→ **Text shown**
- - -
However, the ability of habitat models to accurately predict the presence of wildlife species is influenced by the spatial characteristics of the response and predictor variables, especially spatial resolution and locational error. In landscapes where ground-based surveys are time-consuming and costly, aerial survey data have extensively been used in modelling habitats for wildlife species (Scheidat, Verdaat & Aarts, 2012; Kiffner, Stoner & Caro, 2013; Pittiglio et al., 2013). However, the utility of aerial survey data uncorrected for locational error in wildlife habitat modelling work remains largely untested. Given the extensive spatial coverage of aerial surveys, one would expect these data to produce better habitat models as a wide variety of habitats are sampled. Ideally, the presence data used in modelling should represent the full range of values of the predictor variable in the study area so as to ensure good modelling results (Vaughan & Ormerod, 2003). Location data that are collected from aerial surveys and have not been corrected for locational error generally lack spatial accuracy as depicted in Fig. 1 (Murwira & Skidmore, 2005).

Details are in the caption following the image
Conceptual framework illustrating the locational error associated with aerial survey presence data in relation to a typical habitat predictor. Note that at the NDVI spatial resolution of 30 m, the GPS point falls in a different pixel from the elephant location (a) but increasing the spatial resolution to say 250 metres, the GPS point and the elephant lie within the same pixel (b)

Locational error is often unavoidable in aerial surveys (Fig. 1) except where distance sampling methods are used to get more accurate measurements of location (Witting & Pike, 2009). When aerial surveys are conducted, the area below the aircraft is usually not visible to observers except in a few specialized surveys where a double window aircraft offering a full view underneath the aircraft is used (Whitt, Dudzinski & Laliberté, 2013). From Fig. 1, we can also deduce that if the predictor variable used in elephant habitat modelling is available at a spatial resolution smaller than the locational error inherent in aerial survey data, poor model performance is likely to occur, but this needs to be subjected to a rigorous empirical test before any conclusions can be drawn.
- - -
→ **Entries**
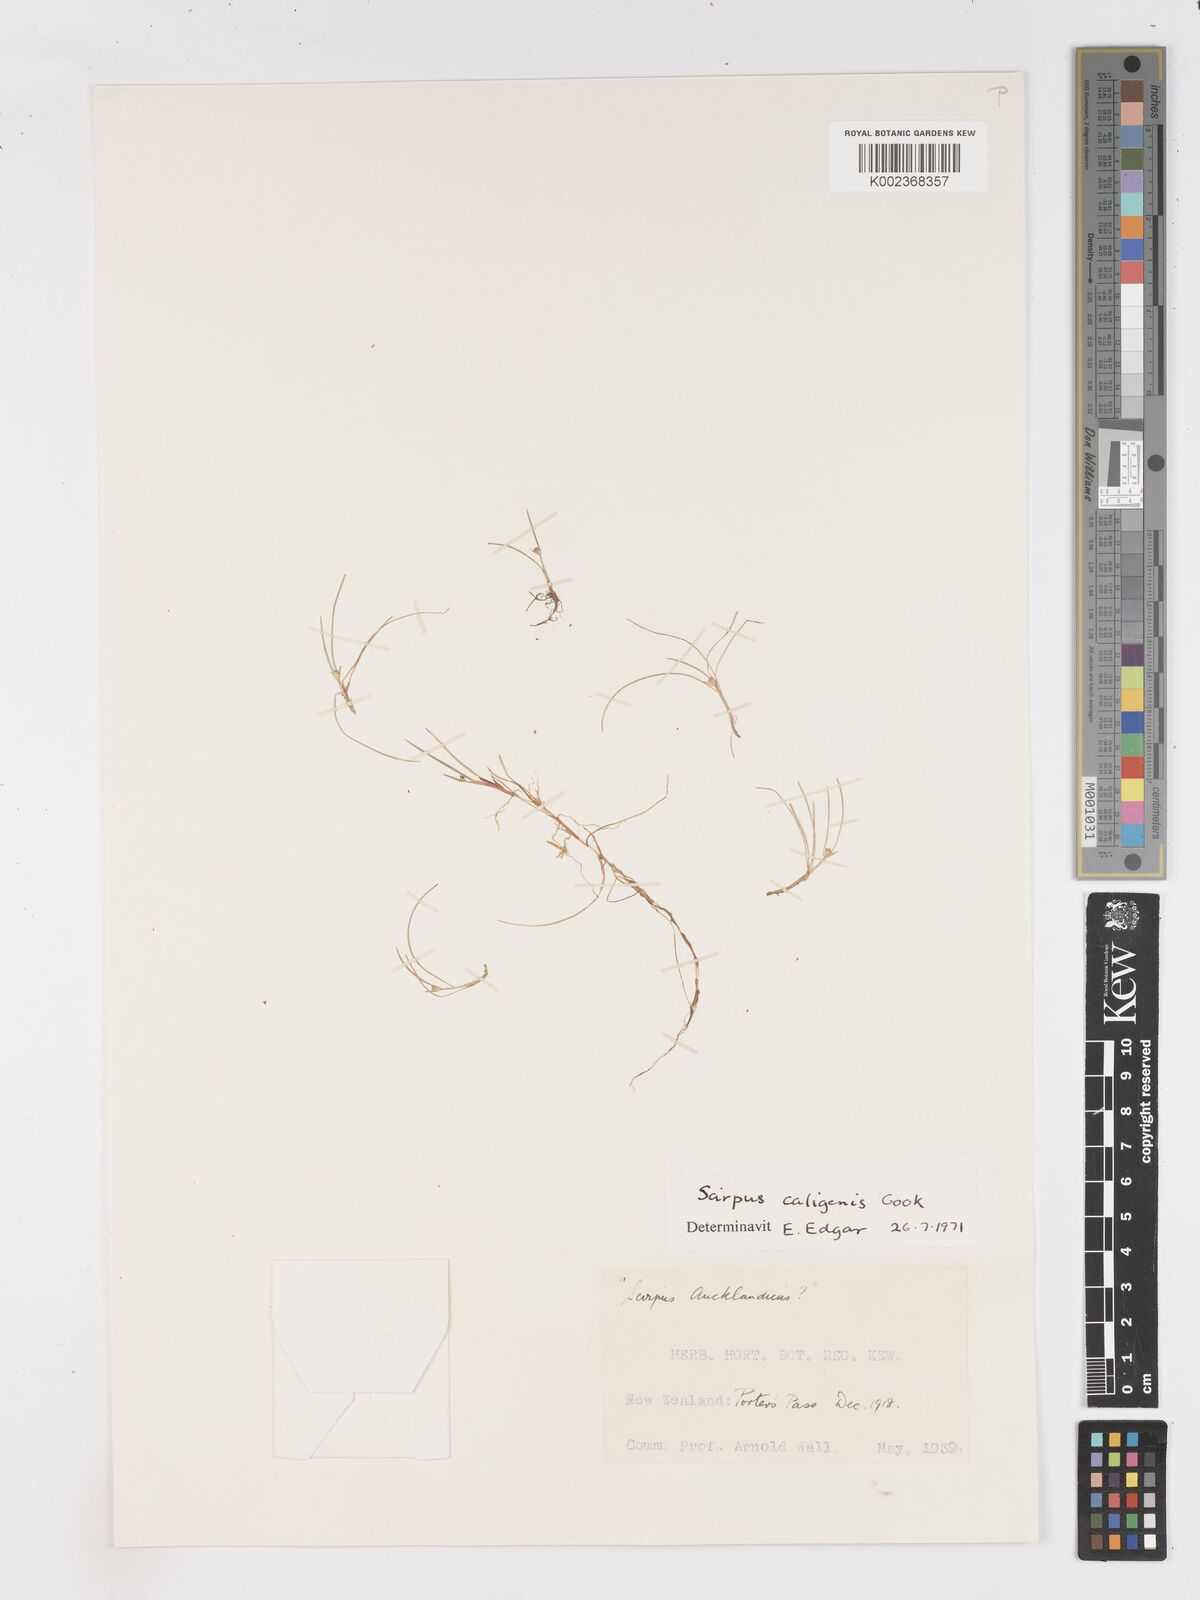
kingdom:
- - -
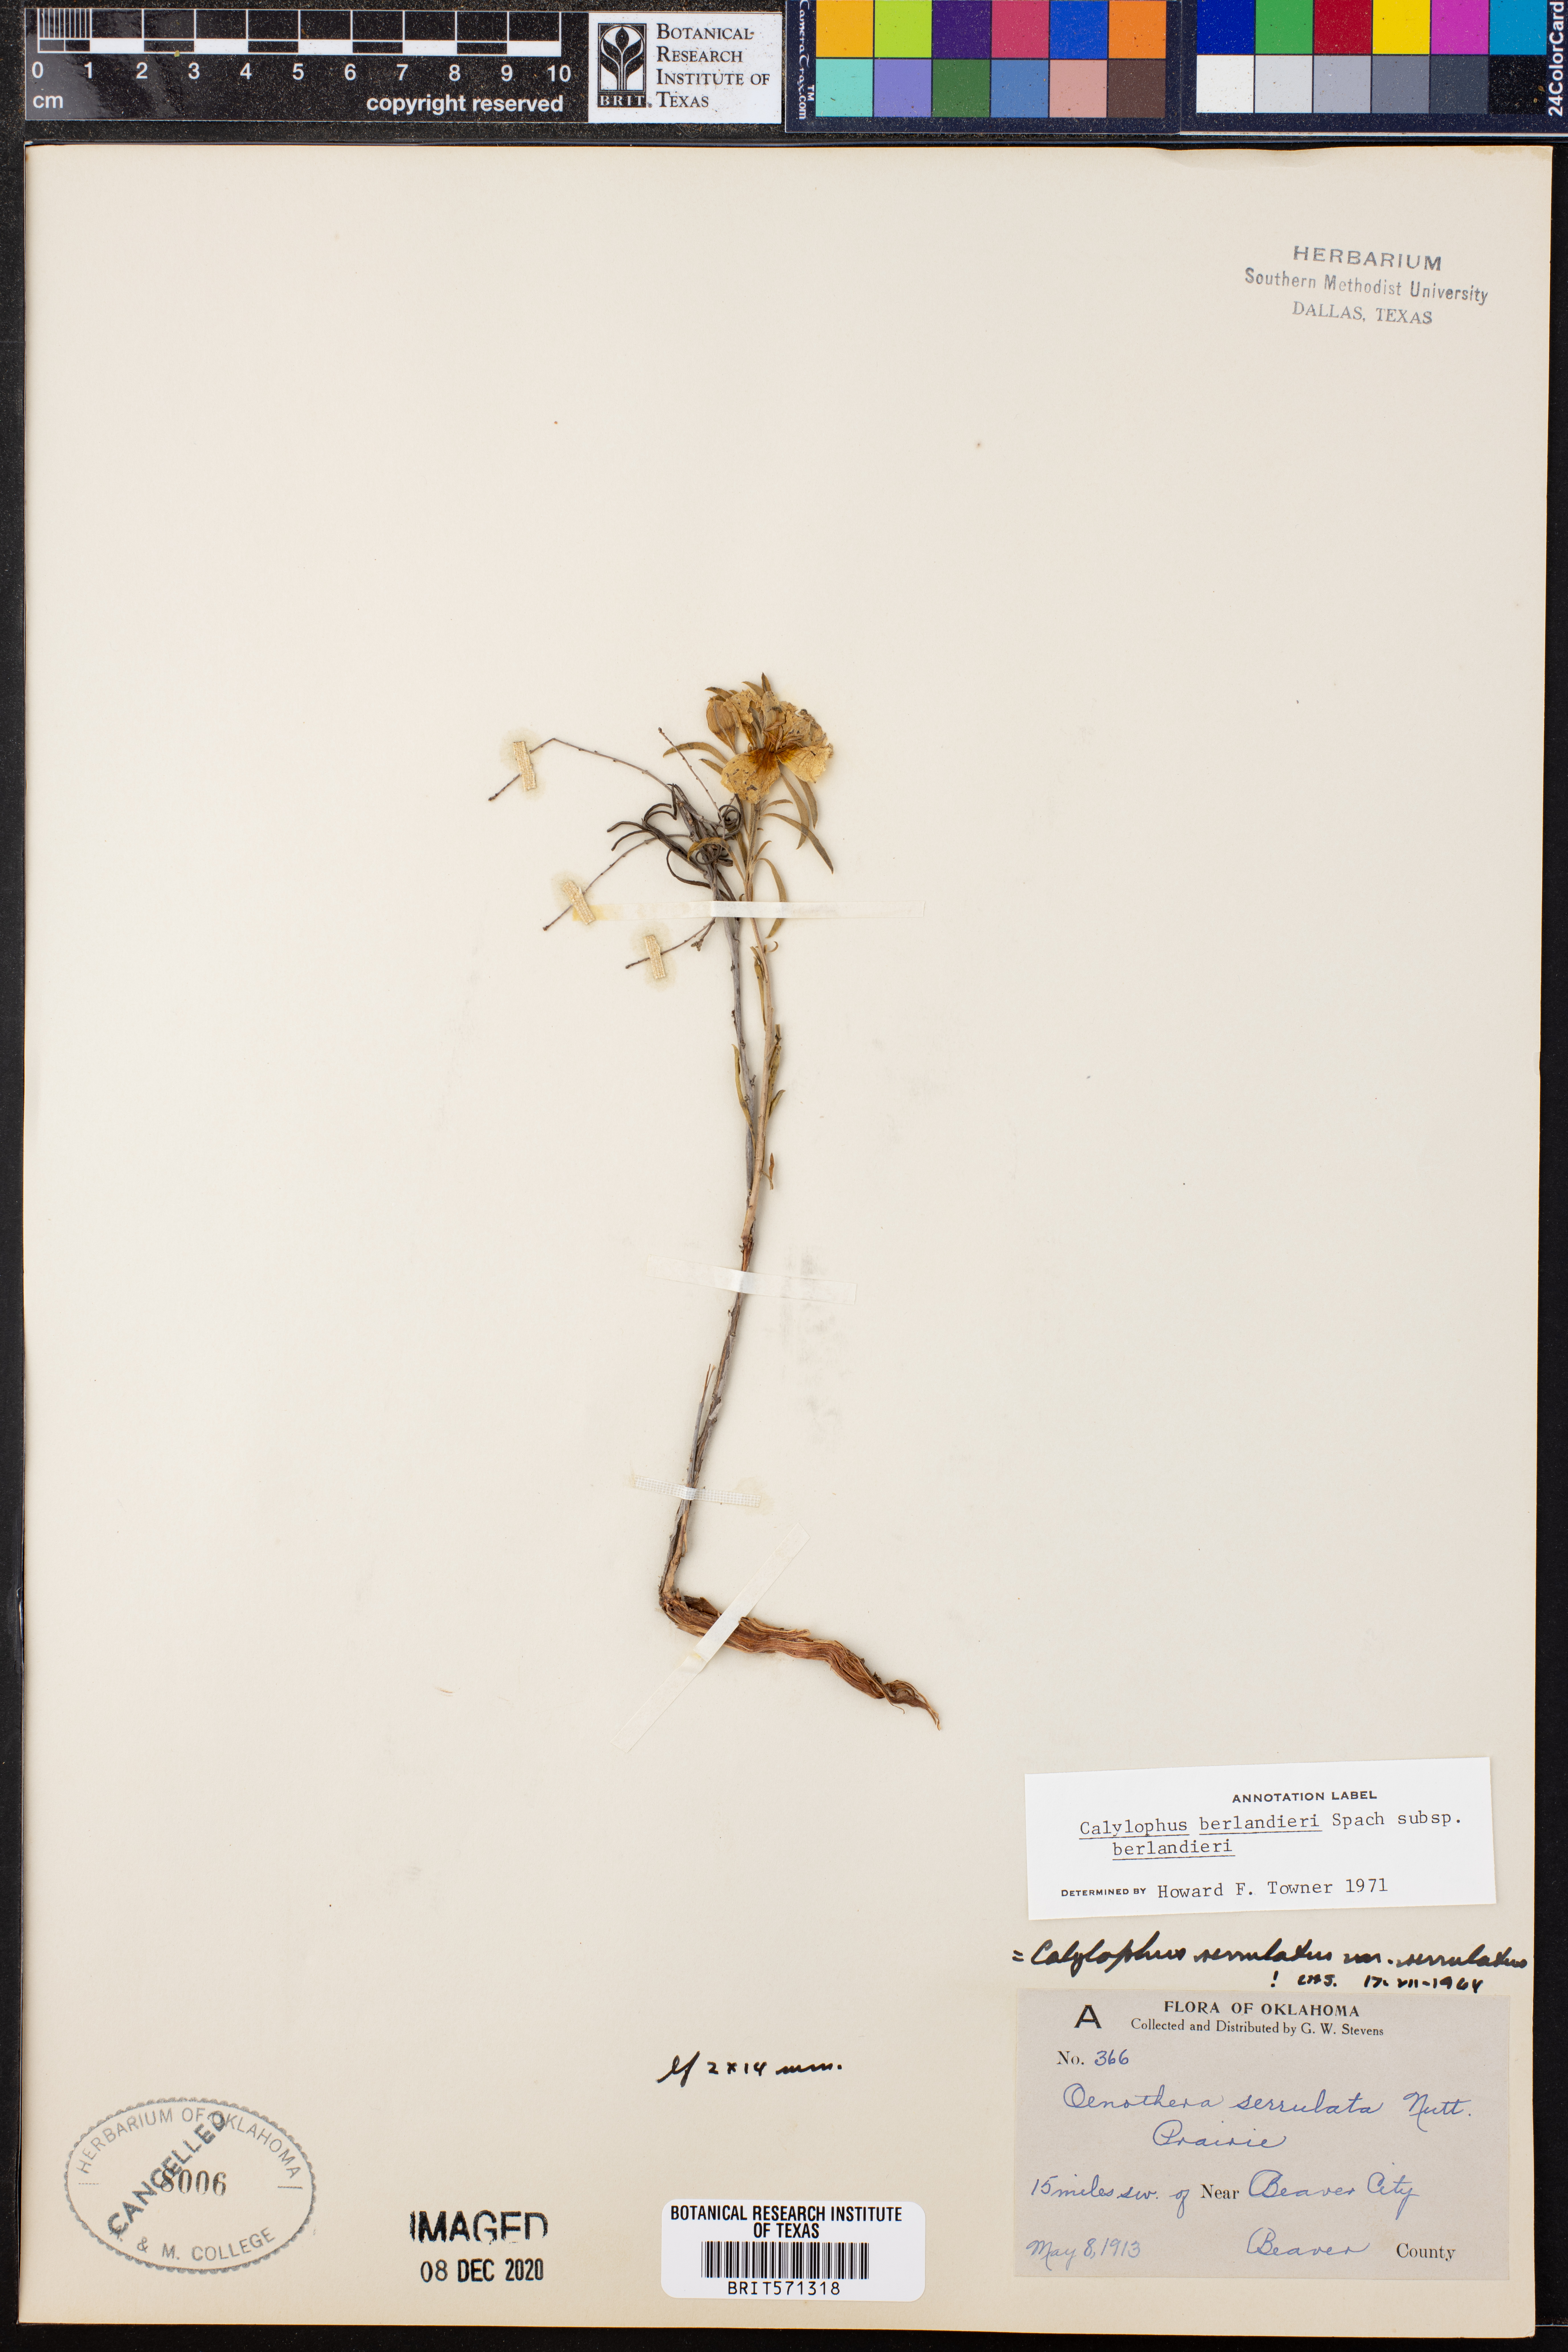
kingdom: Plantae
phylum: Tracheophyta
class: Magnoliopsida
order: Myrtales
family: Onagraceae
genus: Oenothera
- - -
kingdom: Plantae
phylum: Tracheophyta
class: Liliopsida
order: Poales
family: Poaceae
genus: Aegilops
- - -
→ **What is asked**
Can you print everything in the text on aerial survey locational error, from "Locational error is" down to "can be drawn."? The records have no connection to the text.

→ **Output of the exercise**
Locational error is often unavoidable in aerial surveys (Fig. 1) except where distance sampling methods are used to get more accurate measurements of location (Witting & Pike, 2009). When aerial surveys are conducted, the area below the aircraft is usually not visible to observers except in a few specialized surveys where a double window aircraft offering a full view underneath the aircraft is used (Whitt, Dudzinski & Laliberté, 2013). From Fig. 1, we can also deduce that if the predictor variable used in elephant habitat modelling is available at a spatial resolution smaller than the locational error inherent in aerial survey data, poor model performance is likely to occur, but this needs to be subjected to a rigorous empirical test before any conclusions can be drawn.